### [WHAT IS BEING ASKED]
With both ends included, repeat exactly the lines of the entries below from the one containing "47. Kitzes, J., et" down to the one containing "56. Nijkamp, P., E.", and no others.
--------------------
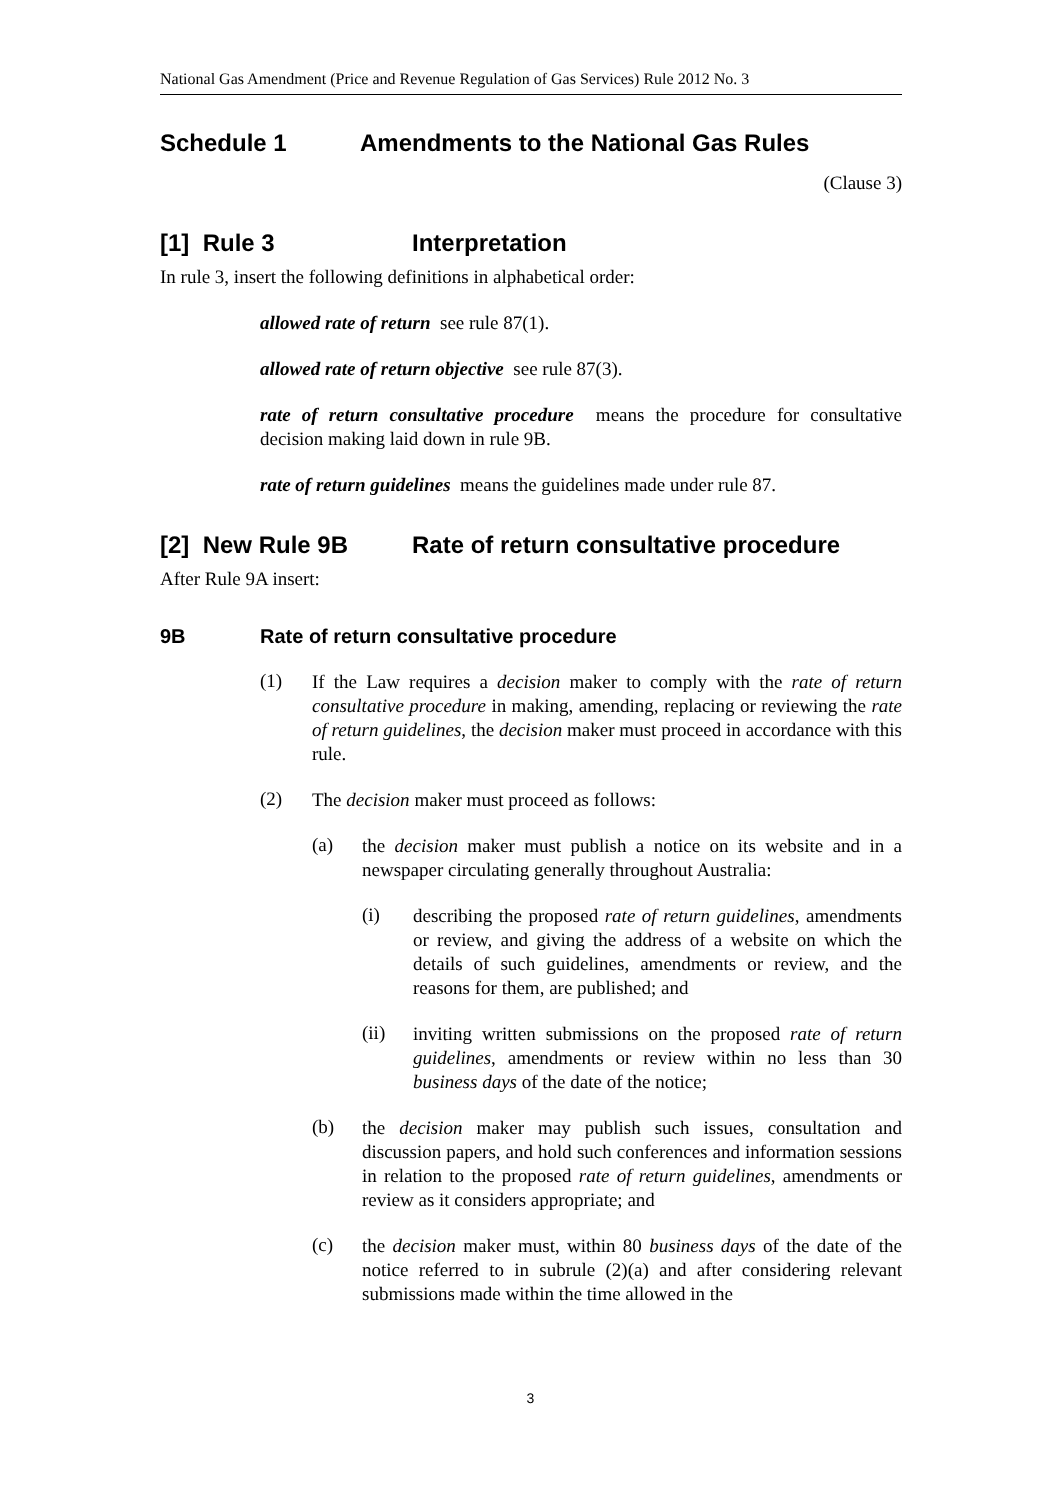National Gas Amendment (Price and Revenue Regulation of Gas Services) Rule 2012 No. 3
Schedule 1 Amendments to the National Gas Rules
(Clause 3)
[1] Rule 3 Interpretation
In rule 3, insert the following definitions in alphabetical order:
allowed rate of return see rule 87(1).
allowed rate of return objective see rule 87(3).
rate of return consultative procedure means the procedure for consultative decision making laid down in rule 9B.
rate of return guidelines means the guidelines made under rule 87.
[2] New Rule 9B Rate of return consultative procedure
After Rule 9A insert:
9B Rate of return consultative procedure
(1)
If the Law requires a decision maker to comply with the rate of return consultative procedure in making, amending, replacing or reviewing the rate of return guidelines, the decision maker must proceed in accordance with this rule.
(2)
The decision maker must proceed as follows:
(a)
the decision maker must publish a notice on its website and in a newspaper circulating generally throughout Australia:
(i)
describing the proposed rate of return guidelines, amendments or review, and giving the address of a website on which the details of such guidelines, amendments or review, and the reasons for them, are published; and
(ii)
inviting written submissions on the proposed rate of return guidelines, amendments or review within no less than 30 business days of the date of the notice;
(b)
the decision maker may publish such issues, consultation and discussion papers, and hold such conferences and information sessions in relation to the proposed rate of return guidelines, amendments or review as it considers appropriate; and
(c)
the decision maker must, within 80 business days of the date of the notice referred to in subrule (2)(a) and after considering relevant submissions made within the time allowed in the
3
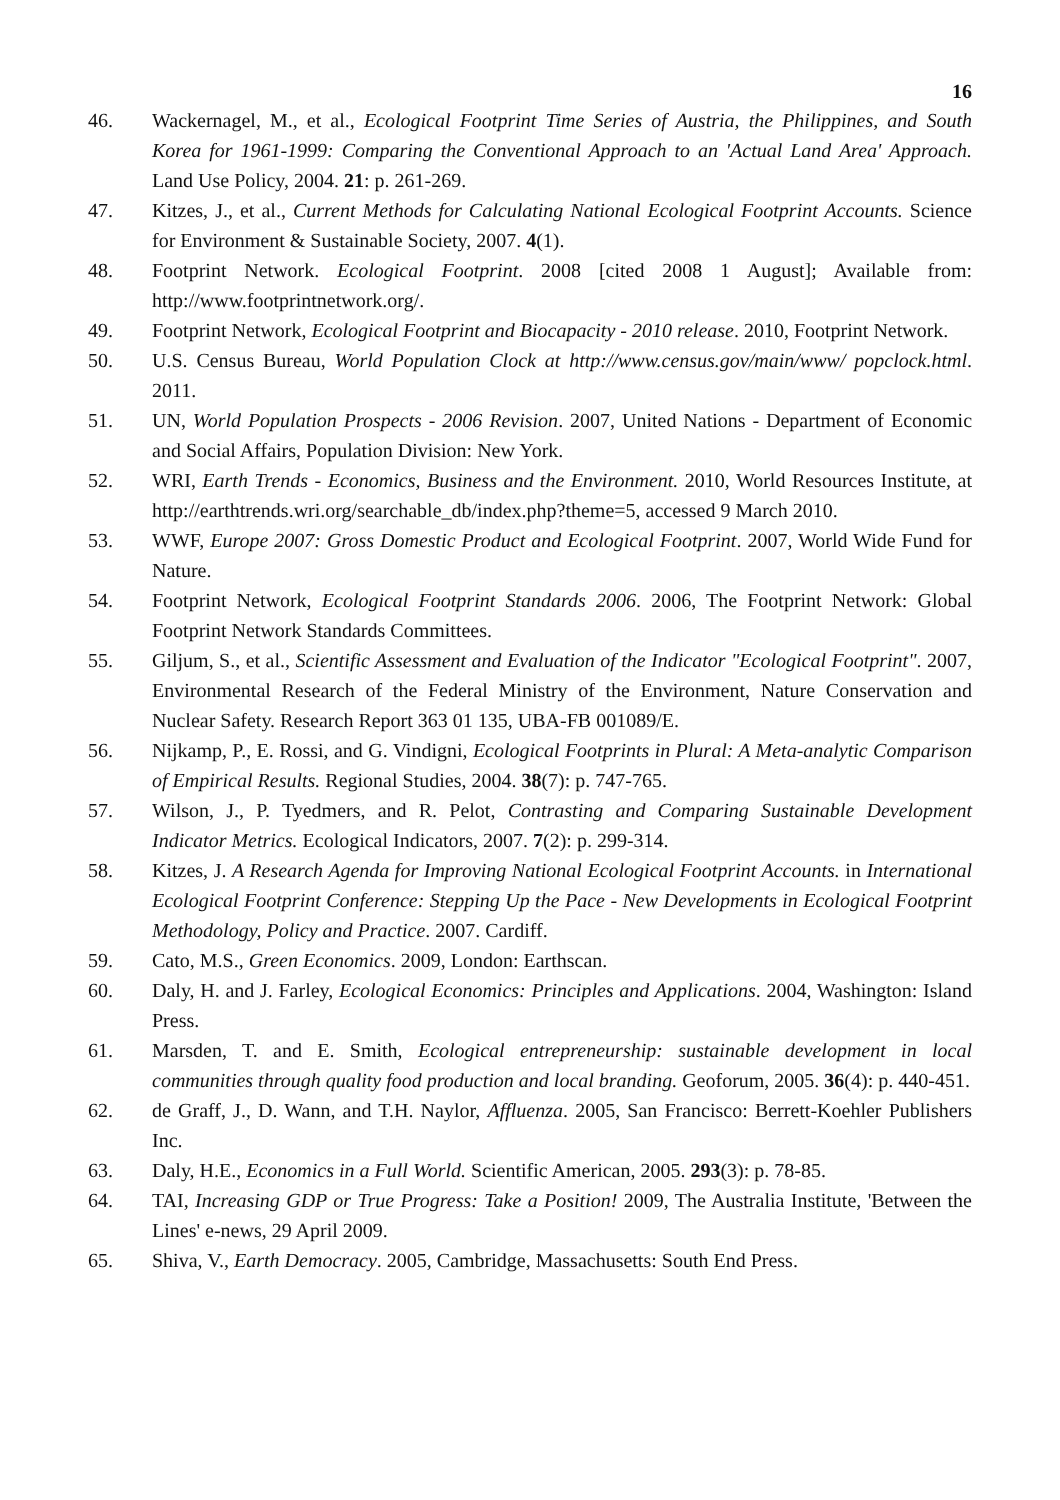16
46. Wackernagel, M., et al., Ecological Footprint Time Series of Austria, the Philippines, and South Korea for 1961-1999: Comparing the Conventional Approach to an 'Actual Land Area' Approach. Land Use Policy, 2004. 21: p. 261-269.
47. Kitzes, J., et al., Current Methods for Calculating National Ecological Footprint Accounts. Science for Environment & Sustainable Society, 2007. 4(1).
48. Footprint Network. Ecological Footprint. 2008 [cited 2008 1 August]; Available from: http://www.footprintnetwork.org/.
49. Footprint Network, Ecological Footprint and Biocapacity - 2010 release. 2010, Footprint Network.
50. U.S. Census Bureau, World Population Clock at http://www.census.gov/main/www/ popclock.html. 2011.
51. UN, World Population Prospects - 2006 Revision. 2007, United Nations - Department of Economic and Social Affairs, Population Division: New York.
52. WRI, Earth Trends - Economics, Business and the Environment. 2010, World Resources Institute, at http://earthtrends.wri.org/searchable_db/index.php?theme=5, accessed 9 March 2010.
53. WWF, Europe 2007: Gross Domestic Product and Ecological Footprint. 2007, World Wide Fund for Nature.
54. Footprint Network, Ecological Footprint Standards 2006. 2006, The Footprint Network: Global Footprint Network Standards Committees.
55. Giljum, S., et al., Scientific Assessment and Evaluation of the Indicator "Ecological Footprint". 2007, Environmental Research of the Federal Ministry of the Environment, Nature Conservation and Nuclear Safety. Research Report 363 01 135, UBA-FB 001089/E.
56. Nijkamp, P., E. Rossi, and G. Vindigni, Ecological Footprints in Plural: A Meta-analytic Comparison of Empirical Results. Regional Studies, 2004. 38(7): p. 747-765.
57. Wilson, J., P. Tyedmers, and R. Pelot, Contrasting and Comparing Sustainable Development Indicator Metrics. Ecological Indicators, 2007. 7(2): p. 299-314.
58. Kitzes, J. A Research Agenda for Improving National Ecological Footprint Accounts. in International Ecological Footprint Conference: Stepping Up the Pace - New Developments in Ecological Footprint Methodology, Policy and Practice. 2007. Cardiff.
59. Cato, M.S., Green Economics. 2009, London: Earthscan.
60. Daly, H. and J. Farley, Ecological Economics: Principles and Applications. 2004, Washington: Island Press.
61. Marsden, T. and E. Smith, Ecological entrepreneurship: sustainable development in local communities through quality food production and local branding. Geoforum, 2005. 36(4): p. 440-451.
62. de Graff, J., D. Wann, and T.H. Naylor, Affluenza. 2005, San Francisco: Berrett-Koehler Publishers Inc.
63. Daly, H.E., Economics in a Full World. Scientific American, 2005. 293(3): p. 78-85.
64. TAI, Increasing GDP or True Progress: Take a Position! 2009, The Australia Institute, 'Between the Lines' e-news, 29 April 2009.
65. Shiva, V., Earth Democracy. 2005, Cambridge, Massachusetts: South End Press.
--------------------
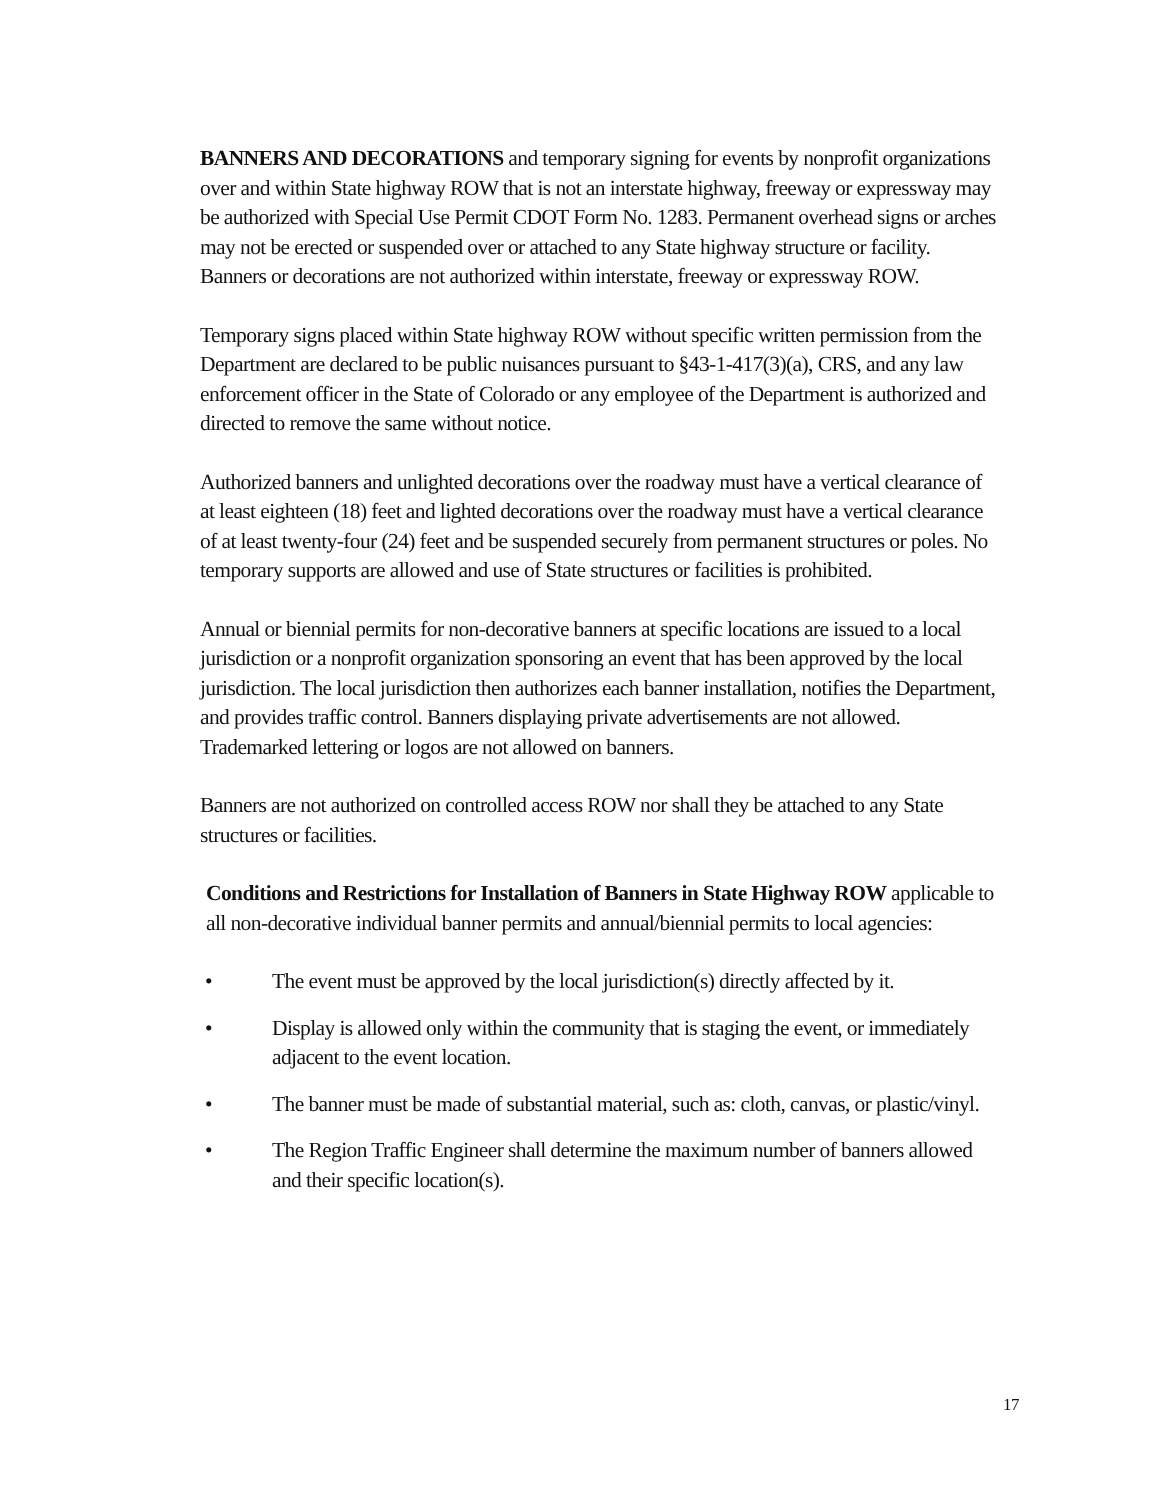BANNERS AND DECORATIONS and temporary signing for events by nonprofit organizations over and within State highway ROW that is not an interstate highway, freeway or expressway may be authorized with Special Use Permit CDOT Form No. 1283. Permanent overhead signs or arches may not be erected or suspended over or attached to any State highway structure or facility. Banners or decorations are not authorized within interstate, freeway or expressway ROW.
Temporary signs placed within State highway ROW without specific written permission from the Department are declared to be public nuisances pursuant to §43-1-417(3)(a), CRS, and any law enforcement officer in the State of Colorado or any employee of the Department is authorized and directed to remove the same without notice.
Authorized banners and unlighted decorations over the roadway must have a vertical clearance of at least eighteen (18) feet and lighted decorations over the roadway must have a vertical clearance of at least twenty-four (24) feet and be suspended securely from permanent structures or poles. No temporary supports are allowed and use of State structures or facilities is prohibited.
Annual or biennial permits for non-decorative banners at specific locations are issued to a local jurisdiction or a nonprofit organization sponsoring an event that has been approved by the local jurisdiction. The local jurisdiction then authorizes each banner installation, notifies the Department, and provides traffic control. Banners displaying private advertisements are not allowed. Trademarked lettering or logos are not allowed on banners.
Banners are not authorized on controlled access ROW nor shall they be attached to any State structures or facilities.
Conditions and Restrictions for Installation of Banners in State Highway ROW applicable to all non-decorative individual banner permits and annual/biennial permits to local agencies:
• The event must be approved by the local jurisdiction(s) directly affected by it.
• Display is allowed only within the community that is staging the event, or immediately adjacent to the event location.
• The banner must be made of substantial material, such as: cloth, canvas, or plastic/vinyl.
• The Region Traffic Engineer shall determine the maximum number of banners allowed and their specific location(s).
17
--------------------
### [YOUR SOLUTION]
47. Kitzes, J., et al., Current Methods for Calculating National Ecological Footprint Accounts. Science for Environment & Sustainable Society, 2007. 4(1).
48. Footprint Network. Ecological Footprint. 2008 [cited 2008 1 August]; Available from: http://www.footprintnetwork.org/.
49. Footprint Network, Ecological Footprint and Biocapacity - 2010 release. 2010, Footprint Network.
50. U.S. Census Bureau, World Population Clock at http://www.census.gov/main/www/ popclock.html. 2011.
51. UN, World Population Prospects - 2006 Revision. 2007, United Nations - Department of Economic and Social Affairs, Population Division: New York.
52. WRI, Earth Trends - Economics, Business and the Environment. 2010, World Resources Institute, at http://earthtrends.wri.org/searchable_db/index.php?theme=5, accessed 9 March 2010.
53. WWF, Europe 2007: Gross Domestic Product and Ecological Footprint. 2007, World Wide Fund for Nature.
54. Footprint Network, Ecological Footprint Standards 2006. 2006, The Footprint Network: Global Footprint Network Standards Committees.
55. Giljum, S., et al., Scientific Assessment and Evaluation of the Indicator "Ecological Footprint". 2007, Environmental Research of the Federal Ministry of the Environment, Nature Conservation and Nuclear Safety. Research Report 363 01 135, UBA-FB 001089/E.
56. Nijkamp, P., E. Rossi, and G. Vindigni, Ecological Footprints in Plural: A Meta-analytic Comparison of Empirical Results. Regional Studies, 2004. 38(7): p. 747-765.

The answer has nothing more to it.